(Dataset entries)
———
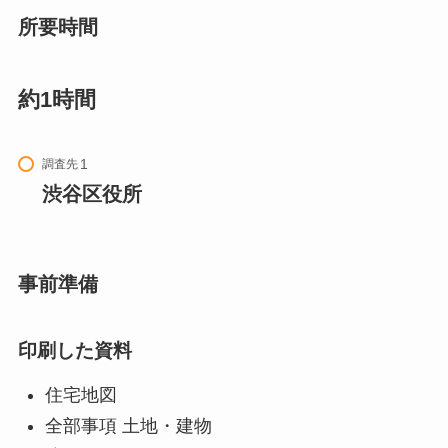
所要時間
約1時間
調査先
渋谷区役所
事前準備
印刷した資料
住宅地図
全部事項 土地・建物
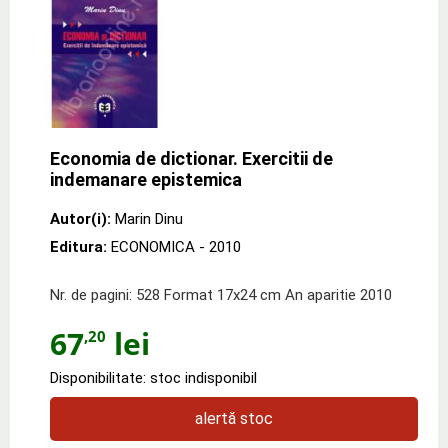
Economia de dictionar. Exercitii de
indemanare epistemica
Autor(i):
Marin Dinu
Editura:
ECONOMICA
- 2010
Nr. de pagini: 528 Format 17x24 cm An aparitie 2010
67
lei
,20
Disponibilitate: stoc indisponibil
alertă stoc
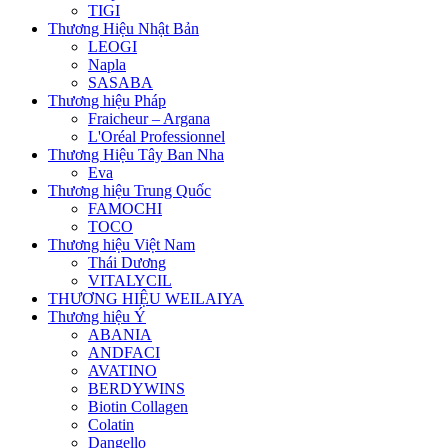
TIGI
Thương Hiệu Nhật Bản
LEOGI
Napla
SASABA
Thương hiệu Pháp
Fraicheur – Argana
L'Oréal Professionnel
Thương Hiệu Tây Ban Nha
Eva
Thương hiệu Trung Quốc
FAMOCHI
TOCO
Thương hiệu Việt Nam
Thái Dương
VITALYCIL
THƯƠNG HIỆU WEILAIYA
Thương hiệu Ý
ABANIA
ANDFACI
AVATINO
BERDYWINS
Biotin Collagen
Colatin
Dangello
———
» **What is needed**
Each line above is to be copied exactly, and the pictures are to be dropped.

» **Exercise solution**
所要時間
約1時間
調査先
渋谷区役所
事前準備
印刷した資料
住宅地図
全部事項 土地・建物
Economia de dictionar. Exercitii de
indemanare epistemica
Autor(i):
Marin Dinu
Editura:
ECONOMICA
- 2010
Nr. de pagini: 528 Format 17x24 cm An aparitie 2010
67
lei
,20
Disponibilitate: stoc indisponibil
alertă stoc
TIGI
Thương Hiệu Nhật Bản
LEOGI
Napla
SASABA
Thương hiệu Pháp
Fraicheur – Argana
L'Oréal Professionnel
Thương Hiệu Tây Ban Nha
Eva
Thương hiệu Trung Quốc
FAMOCHI
TOCO
Thương hiệu Việt Nam
Thái Dương
VITALYCIL
THƯƠNG HIỆU WEILAIYA
Thương hiệu Ý
ABANIA
ANDFACI
AVATINO
BERDYWINS
Biotin Collagen
Colatin
Dangello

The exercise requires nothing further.